The term “big data integration” describes combining disparate data sets, such as those collected from the Internet, social media platforms, machines, and the Internet of Things (IoT), into a unified whole. There is a need for a common data integration platform that supports profiling and data quality. It is also essential to drive insights by providing the user with the most complete and up-to-date view of the enterprise, as highlighted by big data analytics platforms’ scalability and high-performance requirements.
Traditional ETL technologies complement real-time integration techniques used by data warehouse modernization, which add dynamic context to continuously streaming data. The key components of data integration include the following.
1. Staging Area
The data staging layer can be between the source and the destination. By streamlining and improving the quality of the data integration process, the staging approach can add substantial value.
However, when thinking about detailed data integration requirements, many teams overlook the importance of the staging area. In particular, when large amounts of varied data must be processed as part of data integration tasks.
Building a staging area to deposit the source data is the first step in the data integration process. The original data is usually transferred “as is” to the staging or landing area. That limits system resources and reduces stress by transferring data from the source to the data warehouse as quickly as possible.
Implementing this stage can be challenging, especially if you aren’t familiar with the process. Data warehouse modernization services are ideal in such situations, as they bring agility to the entire process and ensure greater ROI.
2. Validation of Data
Before using, importing, or otherwise processing data, it must undergo a process known as “data validation” to ensure its accuracy and quality. Various forms of validation can be carried out, depending on the destination’s requirements or goals. Before attempting a data migration or merge, it is essential to check that data from different sources and repositories still follows business rules and is not corrupted by inconsistencies in type or context.
To reiterate the above point, after transferring data from one system to another, it’s essential to double-check that the new data is accurate and consistent with the old.
The “system of record” is often referred to as the “source system” in organizations. Users won’t trust the data, and the data warehouse won’t be adopted or valuable if the environment doesn’t match the source system.
3. Cleansing of Data
The term “data cleaning” refers to correcting or removing any inaccurate, corrupt, improperly formatted, duplicate, or incomplete information from a dataset. There is a high risk of data duplication and mislabeling when combining data from different sources. Incorrect data can make results and algorithms look correct, even if they are not.
Besides, datasets differ in complexity, so no universal method can prescribe the exact steps in the data-cleaning process. However, it would help if you established a pattern for your data cleaning process to ensure that you always do it correctly.
Every company has data quality issues that must be addressed regularly. Identifying data problems, like gaps or incorrect values, can be done during the ETL/ELT process, such as a numeric field that accepts text input.

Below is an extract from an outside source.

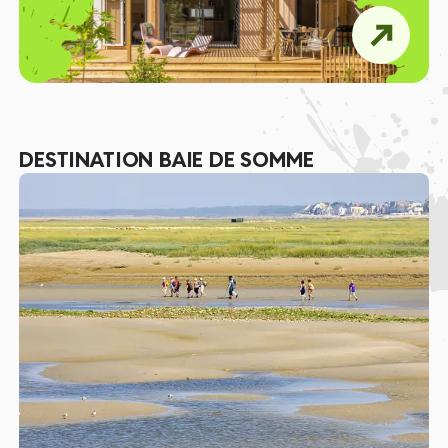
DESTINATION BAIE DE SOMME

Data errors like these can be fixed in-process, so it’s important to keep track of everyone and notify IT and support via email or text message whenever something goes wrong.
4. Transforming Data
In addition to fixing data problems, your data warehouse can enrich or improve the data by inserting more business logic. One option is to perform some calculation on two or more values and then save the result in a different field. Or you can create a new reporting category based on a specific field’s value. Customer age, store location, and vendor territory are just a few examples of valuable classifications. This facilitates the standardization of business rules that must be applied across the organization and reduces the effort to apply these rules to each report.
- Data Orchestration
Finally, a data integration framework should offer an adaptable means of orchestrating and controlling all data flows and processing. Informational metadata can be stored in a collection of control tables to improve the efficacy of data processing. You can keep track of the last time a job ran, the status of various data loads (full vs. incremental), and the data sources and tables that need to be processed.

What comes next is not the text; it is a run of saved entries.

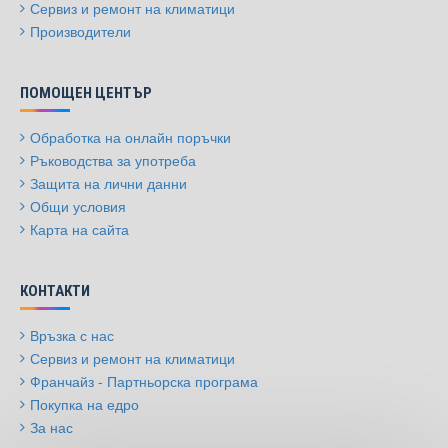
Сервиз и ремонт на климатици
Производители
ПОМОЩЕН ЦЕНТЪР
Обработка на онлайн поръчки
Ръководства за употреба
Защита на лични данни
Общи условия
Карта на сайта
КОНТАКТИ
Връзка с нас
Сервиз и ремонт на климатици
Франчайз - Партньорска програма
Покупка на едро
За нас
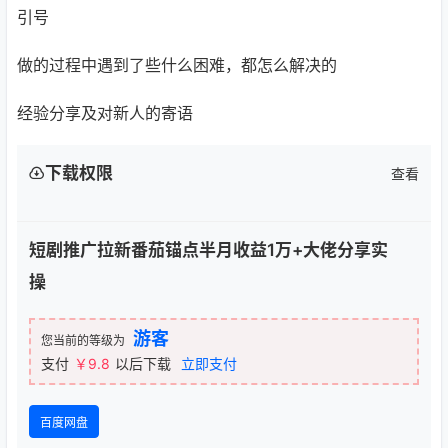
引号
做的过程中遇到了些什么困难，都怎么解决的
经验分享及对新人的寄语
下载权限
查看
短剧推广拉新番茄锚点半月收益1万+大佬分享实
操
游客
您当前的等级为
支付
￥9.8
以后下载
立即支付
百度网盘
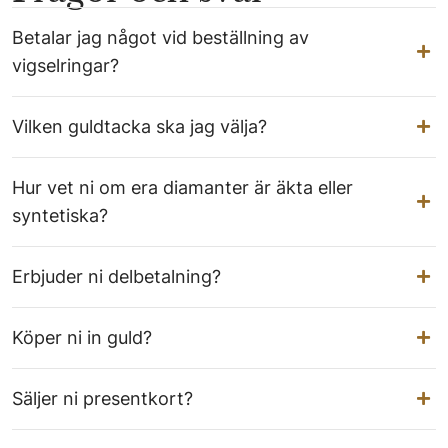
Betalar jag något vid beställning av
vigselringar?
Vilken guldtacka ska jag välja?
Hur vet ni om era diamanter är äkta eller
syntetiska?
Erbjuder ni delbetalning?
Köper ni in guld?
Säljer ni presentkort?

These control tables produce tremendous efficiencies by cutting down on code, centralizing logic, and simplifying developer oversight of the entire data integration process. The framework also allows for the easy capture of the output detail of all processed jobs, which can then be easily captured in a dashboard to track status and performance.
Companies that care about their continued success and relevance are accepting big data with its advantages and difficulties. Business intelligence, customer data analytics, data enrichment, and real-time information delivery are just a few domains that can benefit from data integration. The administration of company and client records is a key application for data integration services and software. Moreover, key performance indicators (KPIs), financial risks, customers, manufacturing and supply chain operations, regulatory compliance efforts, and other facets of business processes can all be seen in greater detail with the help of customer data integration by business managers and data analysts.